Due to its lower elevation, Hetch Hetchy is the best for winter vacations as most everything is still accessible. The most popular trail around Hetch Hetchy is the Wapama Falls Trail. This trail is 5.5 miles round trip and is rated on a moderate level of difficulty. The bottom 400 feet of this waterfall is actually under the reservoir, but the top 1,400 feet is still visible and very impressive to see. Be careful on this trail in early spring. The waterfall will be gushing with water and the footbridge can become unsafe. 

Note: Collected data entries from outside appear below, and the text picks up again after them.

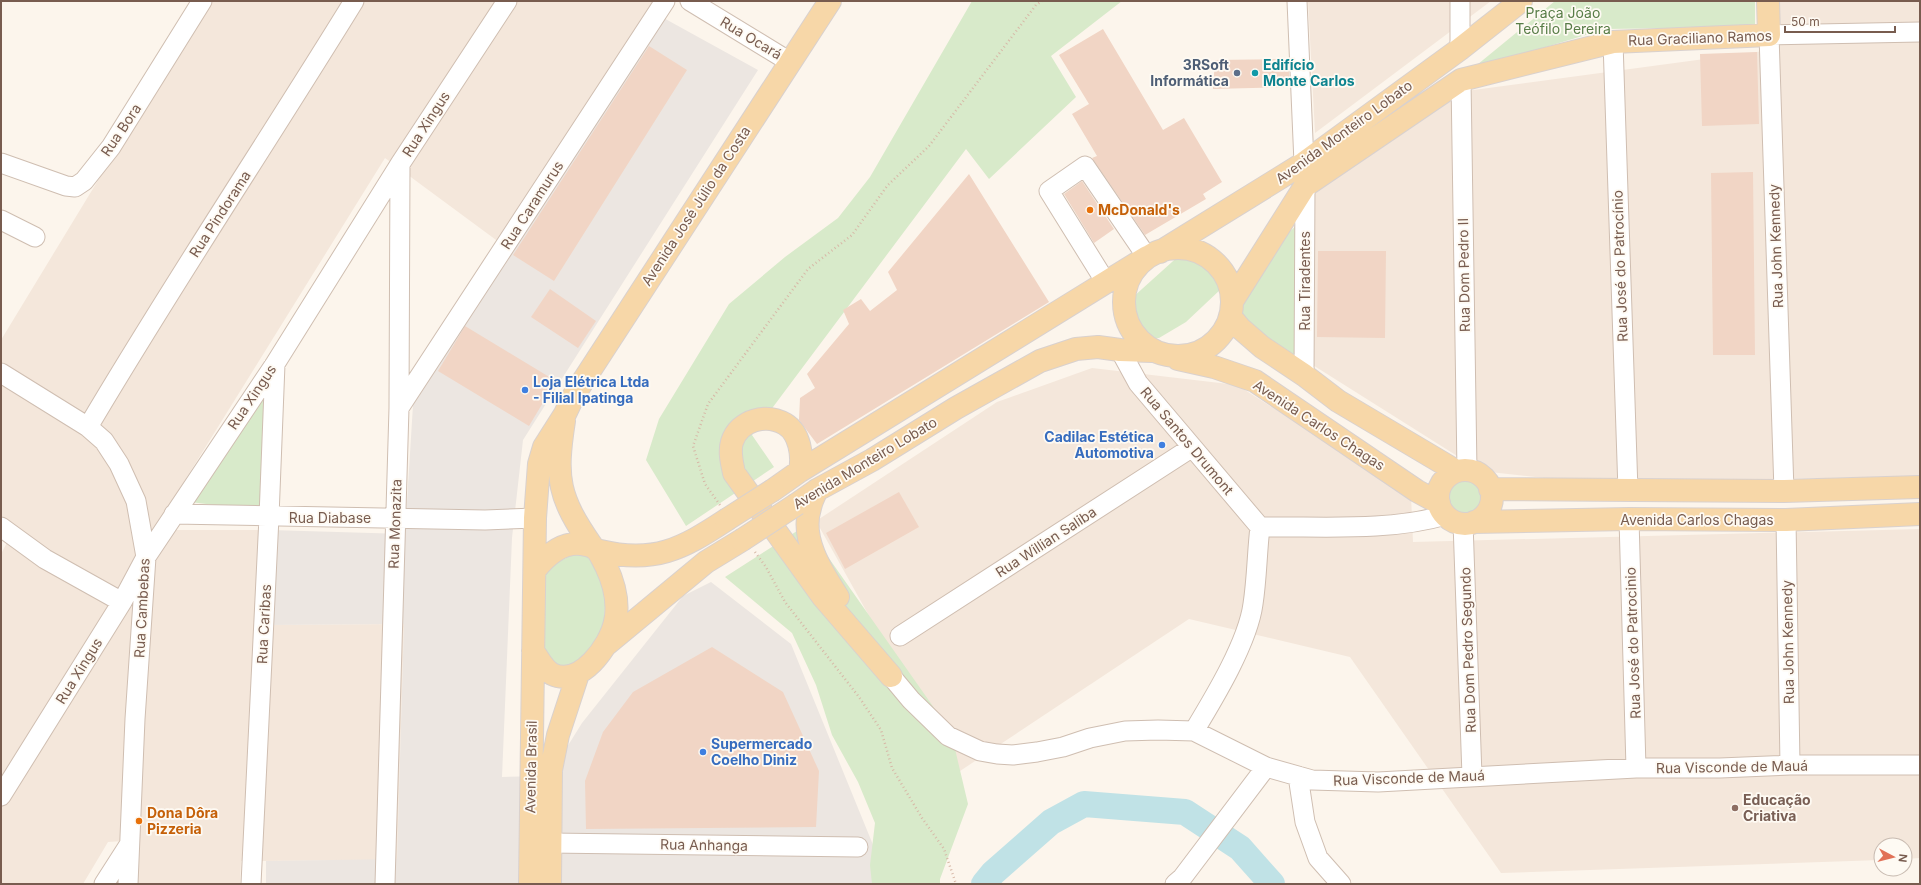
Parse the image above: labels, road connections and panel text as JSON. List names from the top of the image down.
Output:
{
  "streets": {
    "main road": [
      "Rua Graciliano Ramos",
      "Avenida Monteiro Lobato",
      "Avenida José Júlio da Costa",
      "Rua John Kennedy",
      "Avenida Carlos Chagas",
      "Avenida Brasil"
    ],
    "street": [
      "Rua Ocará",
      "Rua Xingus",
      "Rua Bora",
      "Rua Caramurus",
      "Rua Pindorama",
      "Rua José do Patrocínio",
      "Rua Dom Pedro II",
      "Rua Tiradentes",
      "Rua Santos Drumont",
      "Rua Diabase",
      "Rua Monazita",
      "Rua Willian Saliba",
      "Rua Cambebas",
      "Rua Caribas",
      "Rua José do Patrocinio",
      "Rua Dom Pedro Segundo",
      "Rua Visconde de Mauá",
      "Rua Anhanga"
    ]
  },
  "crossings": [
    ["Rua Ocará", "Avenida José Júlio da Costa"],
    ["Rua Graciliano Ramos", "Avenida Monteiro Lobato"],
    ["Rua Graciliano Ramos", "Rua John Kennedy"],
    ["Rua Graciliano Ramos", "Rua José do Patrocínio"],
    ["Rua Graciliano Ramos", "Rua Dom Pedro II"],
    ["Rua Xingus", "Rua Diabase"],
    ["Rua Xingus", "Rua Monazita"],
    ["Rua Xingus", "Rua Cambebas"],
    ["Rua Xingus", "Rua Caribas"],
    ["Avenida Monteiro Lobato", "Avenida José Júlio da Costa"],
    ["Avenida Monteiro Lobato", "Rua Dom Pedro II"],
    ["Avenida Monteiro Lobato", "Rua Tiradentes"],
    ["Avenida Monteiro Lobato", "Avenida Carlos Chagas"],
    ["Avenida Monteiro Lobato", "Rua Santos Drumont"],
    ["Avenida Monteiro Lobato", "Avenida Brasil"],
    ["Rua Caramurus", "Rua Monazita"],
    ["Avenida José Júlio da Costa", "Rua Diabase"],
    ["Avenida José Júlio da Costa", "Avenida Brasil"],
    ["Rua Pindorama", "Rua Cambebas"],
    ["Rua John Kennedy", "Avenida Carlos Chagas"],
    ["Rua John Kennedy", "Rua Visconde de Mauá"],
    ["Rua José do Patrocínio", "Avenida Carlos Chagas"],
    ["Rua Dom Pedro II", "Avenida Carlos Chagas"],
    ["Rua Dom Pedro II", "Rua Dom Pedro Segundo"],
    ["Avenida Carlos Chagas", "Rua José do Patrocinio"],
    ["Avenida Carlos Chagas", "Rua Dom Pedro Segundo"],
    ["Rua Santos Drumont", "Rua Willian Saliba"],
    ["Rua Diabase", "Rua Monazita"],
    ["Rua Diabase", "Rua Caribas"],
    ["Rua José do Patrocinio", "Rua Visconde de Mauá"],
    ["Rua Dom Pedro Segundo", "Rua Visconde de Mauá"],
    ["Avenida Brasil", "Rua Anhanga"]
  ],
  "parks": ["Praça João Teófilo Pereira"],
  "places": [
    "3RSoft Informática",
    "Edifício Monte Carlos",
    "McDonald's",
    "Loja Elétrica Ltda - Filial Ipatinga",
    "Cadilac Estética Automotiva",
    "Supermercado Coelho Diniz",
    "Educação Criativa",
    "Dona Dôra Pizzeria"
  ],
  "scale_bar": "50 m",
  "north": "right"
}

Wapama Falls at the Hetch Hetchy Reservoir in Yosemite National Park.

Wapama Falls

The longest trail around Hetch Hetchy is the Rancheria Falls Trail. This trail is 13 miles round trip and is an extension of the Wapama Falls Trail. This trail rates a 6 or 7 on the difficulty level. If you are up for the challenge, you won’t find a dramatic plunge waterfall, like Yosemite or Bridalveil Falls but a bunch of smaller waterfalls through a narrow canyon. Rancheria Falls’ thousand-foot drop is more gradual. 

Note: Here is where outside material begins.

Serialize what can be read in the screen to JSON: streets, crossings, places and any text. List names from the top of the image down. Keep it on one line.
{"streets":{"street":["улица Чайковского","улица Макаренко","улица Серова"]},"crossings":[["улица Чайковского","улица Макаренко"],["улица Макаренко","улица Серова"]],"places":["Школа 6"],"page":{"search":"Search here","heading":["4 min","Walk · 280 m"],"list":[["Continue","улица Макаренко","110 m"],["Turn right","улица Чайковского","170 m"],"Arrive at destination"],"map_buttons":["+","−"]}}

Depending on how your legs are feeling this day, other trails you can hike are Carlon Falls Trail (3.8 miles), Foresta Falls Trail (2 miles), Little Nellie Falls Trail (5.6 miles), and Lookout Point Trail (2.8 miles). If you are visiting Yosemite during the winter months, you could combine your trip to Hetch Hetchy with an afternoon at the Merced Grove of Giant Sequoias.

Dinner & Sleep

Wow! What a vacation! After four days of hiking, you must be tired and hungry. We have you covered. For dinner, we recommend you start with the Tomato Basil Flatbread and have the BBQ Brisket Mac’N Cheese for your entree. Or here is the full menu at Rush Creek Lodge for you to peruse. With a full belly, you will fall right to sleep.   

See You Soon!

Yosemite National Park has so many sights to see, we unfortunately didn’t have time to mention them all. We hope that if you couldn’t complete the whole itinerary on this trip, you start planning your next vacation to Yosemite right away. 

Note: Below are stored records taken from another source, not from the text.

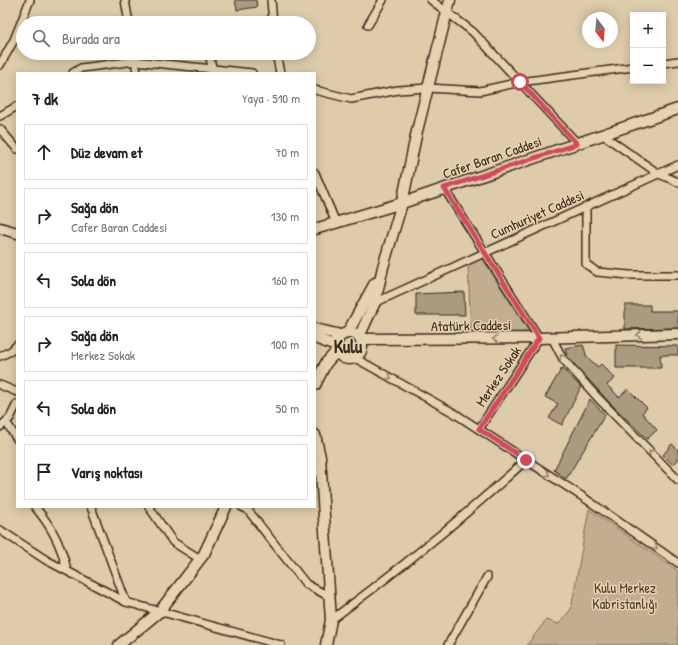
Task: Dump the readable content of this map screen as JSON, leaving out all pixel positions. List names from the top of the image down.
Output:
{
  "streets": {
    "street": [
      "Cafer Baran Caddesi",
      "Cumhuriyet Caddesi",
      "Atatürk Caddesi",
      "Merkez Sokak"
    ]
  },
  "crossings": [
    ["Atatürk Caddesi", "Merkez Sokak"]
  ],
  "one_way": ["Atatürk Caddesi"],
  "districts": ["Kulu"],
  "parks": ["Kulu Merkez Kabristanlığı"],
  "north": "bottom",
  "page": {
    "map_buttons": ["+", "−"],
    "search": "Burada ara",
    "heading": ["7 dk", "Yaya · 510 m"],
    "list": [
      ["Düz devam et", "70 m"],
      ["Sağa dön", "Cafer Baran Caddesi", "130 m"],
      ["Sola dön", "160 m"],
      ["Sağa dön", "Merkez Sokak", "100 m"],
      ["Sola dön", "50 m"],
      "Varış noktası"
    ]
  }
}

Both of our properties also offer guided access to most of the sights we have laid out in this itinerary. Here are the pricing and available dates for the Yosemite National Park Guided tours at Rush Creek Lodge, Evergreen Lodge, and Firefall Ranch. All of us here at Yosemite Hotels look forward to your visit. We can’t wait to hear all about your adventures!

FAQs About How Many Days to Spend in Yosemite

Is 2 days enough for Yosemite?

Two days in Yosemite is typically enough time to see many of the park’s most famous landmarks including Yosemite Falls, Half Dome, Bridalveil Falls, Glacier Point, and El Capitan.

Is 3 days in Yosemite enough?

Three days in Yosemite is plenty of time to include visiting many of the park’s most famous bodies of water into your itinerary, including Soda Springs, Tenaya Lake, and the Gaylor Lakes. You’ll also have time to see the magnificent sequoias in Merced Grove and Tuolumne Grove.

What is the best month to go to Yosemite?

The best month to go to Yosemite is late May or early September, when there are fewer crowds and the temperatures are milder. However, depending on what you’re hoping to experience, every season can make a case as the best time of the year to visit Yosemite.

How long does it take to go through Yosemite National Park?

Driving through Yosemite Valley is about 14 miles and takes just 30 minutes to drive, depending on traffic. However, you can easily make a full day out of your drive thanks to the many lookouts and hikes along the way.